Rep. Rodney Davis, R-Ill., said, "As one of the few members who has traveled to Cuba, I believe today's announcement is a good first step in removing trade and travel barriers that will not only boost our economy but Cuba's as well.
"The only way to weaken the Castro regime is by strengthening Cuba's middle class, which can only be done by lifting outdated trade and travel restrictions that have led to further isolation and oppression of the people of Cuba," said Davis.
"As the second largest exporter in agriculture commodities, Illinois relies on trade relations that allow our products to be sold to the rest of the world. So at a time when America is yearning for more manufacturing jobs and to produce more, improving trade relations with Cuba will only further this goal while helping to empower the people of Cuba," Davis concluded.
Sen. Jerry Moran, R-Kan., limited his statement to one of "great relief" at the release of Gross.
Moran noted that he was the author of a December 2012 unanimously passed Senate resolution (S. Res. 609), which called on Cuba to immediately and unconditionally release Gross.
But when he was in the House, Moran was a co-sponsor of a 2010 bill that would have required the Treasury Department to eliminate the banking and travel restrictions that the Obama administration now intends to eliminate – a move that agriculture groups say may help them increase sales.
Then-House Agriculture Committee Chairman Collin Peterson, D-Minn., was a sponsor of that 2010 legislation, but he did not issue a statement in response to Obama's actions. The Peterson-Moran bill passed the House Agriculture Committee on a vote of 25 to 20, but did not become law.
Sen. Roy Blunt, R-Mo., the likely incoming chairman of the Senate Agriculture Appropriations Subcommittee, said he opposes Obama's plans to change U.S. policy toward Cuba.

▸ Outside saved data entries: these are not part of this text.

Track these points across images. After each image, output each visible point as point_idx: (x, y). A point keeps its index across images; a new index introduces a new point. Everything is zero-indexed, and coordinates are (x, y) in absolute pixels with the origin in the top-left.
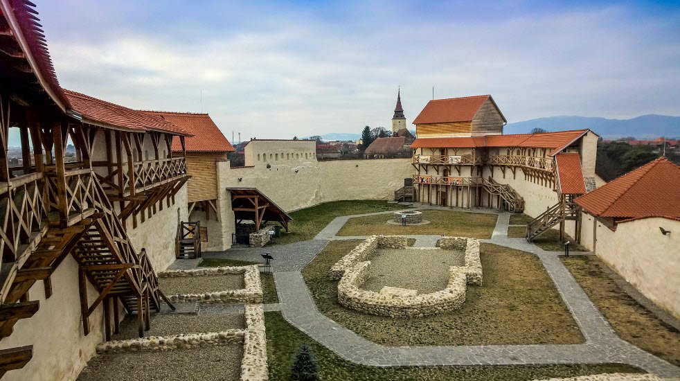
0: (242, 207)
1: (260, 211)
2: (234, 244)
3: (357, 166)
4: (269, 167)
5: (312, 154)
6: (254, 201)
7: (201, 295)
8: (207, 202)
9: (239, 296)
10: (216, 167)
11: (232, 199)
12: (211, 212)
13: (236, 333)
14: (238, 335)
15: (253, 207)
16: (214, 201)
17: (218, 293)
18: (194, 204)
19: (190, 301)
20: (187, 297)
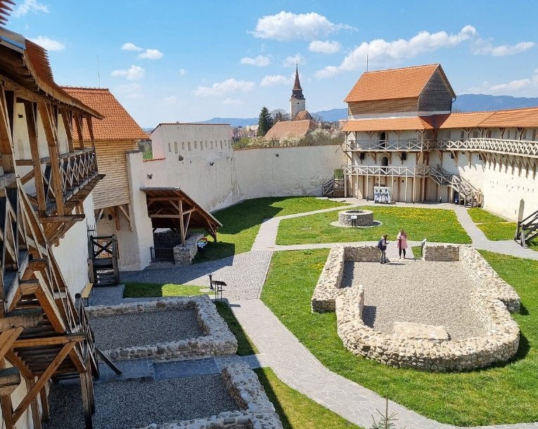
0: (161, 213)
1: (185, 217)
2: (153, 260)
3: (277, 156)
4: (181, 159)
5: (227, 141)
6: (178, 206)
7: (152, 348)
8: (116, 208)
9: (205, 346)
10: (126, 161)
11: (148, 203)
12: (122, 221)
13: (237, 419)
14: (239, 423)
15: (177, 213)
16: (126, 206)
17: (174, 345)
18: (102, 210)
19: (137, 356)
20: (132, 352)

"I oppose this move, and I believe it is a mistake. It's hard – if not impossible – to normalize relations with a Castro-led Cuba. And I don't see anything in the president's announcement to persuade me otherwise," Blunt said in a statement.
"Under this administration's foreign policy agenda, our friends are concerned and our adversaries are encouraged. We'll see how far the president wants to go with his Cuba proposal, but I have no confidence in this move based on his foreign policy record thus far," Blunt added.